Exercise prompt:
Revise the lines below, changing every "dashed" to "broken" and leaving everything else as it is.

______________________________

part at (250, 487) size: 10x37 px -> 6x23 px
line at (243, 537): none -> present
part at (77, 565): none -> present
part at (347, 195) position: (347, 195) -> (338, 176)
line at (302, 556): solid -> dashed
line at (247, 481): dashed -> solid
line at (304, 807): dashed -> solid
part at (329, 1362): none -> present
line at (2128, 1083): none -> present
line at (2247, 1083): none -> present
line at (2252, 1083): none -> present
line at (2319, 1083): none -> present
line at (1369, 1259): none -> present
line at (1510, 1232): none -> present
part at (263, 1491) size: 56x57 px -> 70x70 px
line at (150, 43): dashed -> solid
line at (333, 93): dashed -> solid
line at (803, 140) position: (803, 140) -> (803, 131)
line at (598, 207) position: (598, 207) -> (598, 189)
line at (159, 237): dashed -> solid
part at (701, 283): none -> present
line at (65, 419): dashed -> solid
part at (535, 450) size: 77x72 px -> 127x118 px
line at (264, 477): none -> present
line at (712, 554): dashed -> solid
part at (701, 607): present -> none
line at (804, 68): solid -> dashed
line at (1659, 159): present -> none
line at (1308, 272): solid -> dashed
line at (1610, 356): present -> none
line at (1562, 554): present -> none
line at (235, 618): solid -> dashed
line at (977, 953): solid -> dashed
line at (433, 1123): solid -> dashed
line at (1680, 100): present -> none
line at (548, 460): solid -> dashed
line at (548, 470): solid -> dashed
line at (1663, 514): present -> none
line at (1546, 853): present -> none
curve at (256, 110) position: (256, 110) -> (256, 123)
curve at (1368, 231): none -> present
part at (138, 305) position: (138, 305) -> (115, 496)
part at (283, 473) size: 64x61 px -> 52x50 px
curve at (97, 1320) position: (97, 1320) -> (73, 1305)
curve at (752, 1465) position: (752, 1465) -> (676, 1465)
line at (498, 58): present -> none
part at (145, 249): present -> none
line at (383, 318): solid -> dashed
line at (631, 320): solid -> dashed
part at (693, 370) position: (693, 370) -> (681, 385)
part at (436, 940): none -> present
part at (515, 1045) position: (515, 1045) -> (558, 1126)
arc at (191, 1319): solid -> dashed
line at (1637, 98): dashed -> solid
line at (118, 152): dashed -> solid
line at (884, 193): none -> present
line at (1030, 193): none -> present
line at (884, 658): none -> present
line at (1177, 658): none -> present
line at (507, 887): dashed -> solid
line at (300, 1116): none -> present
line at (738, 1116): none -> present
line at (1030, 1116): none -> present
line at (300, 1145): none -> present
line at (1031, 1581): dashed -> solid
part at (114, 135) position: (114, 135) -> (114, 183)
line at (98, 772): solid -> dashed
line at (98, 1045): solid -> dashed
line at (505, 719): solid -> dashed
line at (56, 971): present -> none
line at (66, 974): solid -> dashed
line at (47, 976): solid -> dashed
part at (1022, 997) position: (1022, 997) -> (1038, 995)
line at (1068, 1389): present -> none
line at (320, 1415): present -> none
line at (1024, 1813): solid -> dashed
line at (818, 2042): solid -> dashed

______________________________

Task answer:
part at (250, 487) size: 10x37 px -> 6x23 px
line at (243, 537): none -> present
part at (77, 565): none -> present
part at (347, 195) position: (347, 195) -> (338, 176)
line at (302, 556): solid -> broken
line at (247, 481): broken -> solid
line at (304, 807): broken -> solid
part at (329, 1362): none -> present
line at (2128, 1083): none -> present
line at (2247, 1083): none -> present
line at (2252, 1083): none -> present
line at (2319, 1083): none -> present
line at (1369, 1259): none -> present
line at (1510, 1232): none -> present
part at (263, 1491) size: 56x57 px -> 70x70 px
line at (150, 43): broken -> solid
line at (333, 93): broken -> solid
line at (803, 140) position: (803, 140) -> (803, 131)
line at (598, 207) position: (598, 207) -> (598, 189)
line at (159, 237): broken -> solid
part at (701, 283): none -> present
line at (65, 419): broken -> solid
part at (535, 450) size: 77x72 px -> 127x118 px
line at (264, 477): none -> present
line at (712, 554): broken -> solid
part at (701, 607): present -> none
line at (804, 68): solid -> broken
line at (1659, 159): present -> none
line at (1308, 272): solid -> broken
line at (1610, 356): present -> none
line at (1562, 554): present -> none
line at (235, 618): solid -> broken
line at (977, 953): solid -> broken
line at (433, 1123): solid -> broken
line at (1680, 100): present -> none
line at (548, 460): solid -> broken
line at (548, 470): solid -> broken
line at (1663, 514): present -> none
line at (1546, 853): present -> none
curve at (256, 110) position: (256, 110) -> (256, 123)
curve at (1368, 231): none -> present
part at (138, 305) position: (138, 305) -> (115, 496)
part at (283, 473) size: 64x61 px -> 52x50 px
curve at (97, 1320) position: (97, 1320) -> (73, 1305)
curve at (752, 1465) position: (752, 1465) -> (676, 1465)
line at (498, 58): present -> none
part at (145, 249): present -> none
line at (383, 318): solid -> broken
line at (631, 320): solid -> broken
part at (693, 370) position: (693, 370) -> (681, 385)
part at (436, 940): none -> present
part at (515, 1045) position: (515, 1045) -> (558, 1126)
arc at (191, 1319): solid -> broken
line at (1637, 98): broken -> solid
line at (118, 152): broken -> solid
line at (884, 193): none -> present
line at (1030, 193): none -> present
line at (884, 658): none -> present
line at (1177, 658): none -> present
line at (507, 887): broken -> solid
line at (300, 1116): none -> present
line at (738, 1116): none -> present
line at (1030, 1116): none -> present
line at (300, 1145): none -> present
line at (1031, 1581): broken -> solid
part at (114, 135) position: (114, 135) -> (114, 183)
line at (98, 772): solid -> broken
line at (98, 1045): solid -> broken
line at (505, 719): solid -> broken
line at (56, 971): present -> none
line at (66, 974): solid -> broken
line at (47, 976): solid -> broken
part at (1022, 997) position: (1022, 997) -> (1038, 995)
line at (1068, 1389): present -> none
line at (320, 1415): present -> none
line at (1024, 1813): solid -> broken
line at (818, 2042): solid -> broken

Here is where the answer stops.